Et si la disparition du «septième continent», ce territoire à la dérive formé par les tonnes de plastique que nous rejetons dans l’océan, était plus à craindre pour l’écosystème que sa persistance? C’est l’inquiétude que suscitent des résultats d’une étude scientifique menée par une équipe de chercheurs internationale engagée dans l’expédition Malaspina (un projet de recherche sur les océans).
En 2010 et 2011, ils ont mobilisé quatre navires pour sonder cinq «gyres», ces zones formées par d’intenses courants marins, où le plastique s’accumule. D’après leurs conclusions, 99% du plastique rejeté dans les océans a mystérieusement disparu. Mais il n’y a aucune raison de s’en féliciter, puisqu’il pourrait avoir été ingéré par les animaux marins sous forme de minuscules particules.
L’ambition de cette étude était de donner une «première approximation de l’ampleur de la pollution au plastique à la surface des eaux de l’océan». Alors que des estimations évaluent à 300 millions de tonnes par an (soit un dixième de la production mondiale) la quantité de plastique qui se déverse dans nos océans, les chercheurs du projet Malaspina ont été surpris de n’en recenser que 40.000 tonnes. Carlos Duarte, océanographe à l’université d’Australie Occidentale et co-auteur de cette étude, soutient que l’on «ne sait pas ce qu’il advient de 99% du plastique qu’il y a dans l’océan».
Selon ces chercheurs, ce différentiel ne peut être dû au caractère microscopique des déchets (dont la plupart ont été réduits en miettes par l’action prolongée des vagues et du soleil), car ils ont sondé les surfaces marines à l’aide de filets au maillage très fin. L’hypothèse la plus vraisemblable réside donc dans l’alimentation des animaux marins. Carlos Duarte fait ainsi part de sa crainte selon laquelle «le plastique pourrait entrer dans la chaîne alimentaire océanique mondiale». Il souligne que nous faisons partie de la même chaîne alimentaire, et que les conséquences de ce phénomène sur l'écosystème sont encore inconnues.
Pour Peter Davison, océanographe à l’Institut de recherche avancée sur l’écosystème, en Californie, il est pour le moment impossible de savoir si ces particules toxiques parviennent jusqu’à nos boîtes de thon.
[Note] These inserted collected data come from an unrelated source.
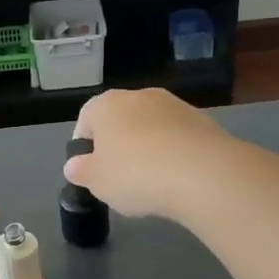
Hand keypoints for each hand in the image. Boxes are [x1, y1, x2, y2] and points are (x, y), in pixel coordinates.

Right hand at [65, 88, 233, 219]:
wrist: (202, 173)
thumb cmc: (135, 174)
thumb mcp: (97, 181)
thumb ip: (81, 171)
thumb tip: (74, 165)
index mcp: (106, 105)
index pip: (85, 119)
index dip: (84, 145)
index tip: (89, 170)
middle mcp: (139, 96)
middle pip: (120, 121)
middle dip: (118, 146)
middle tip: (119, 178)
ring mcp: (175, 105)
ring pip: (151, 128)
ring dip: (148, 149)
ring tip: (152, 183)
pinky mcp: (204, 121)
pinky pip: (178, 138)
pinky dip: (174, 154)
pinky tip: (177, 179)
D’après lui, des toxines chez certains poissons pourraient rejeter ces produits intrusifs. Ces spéculations témoignent du manque de données fiables en la matière.
«Nous sommes désespérément en manque de meilleures estimations de la quantité de plastique qui entre dans l’océan chaque année», alerte l’océanographe Kara Law, de l'Association pour l'éducation à la mer, basée dans le Massachusetts. Il pourrait tout aussi bien s’être échoué, décomposé en particules trop fines pour être détectées, avoir coulé dans les tréfonds des océans sous le poids des organismes marins qui se développent dessus, voire s'être fait dévorer par des microbes. Le mystère reste entier.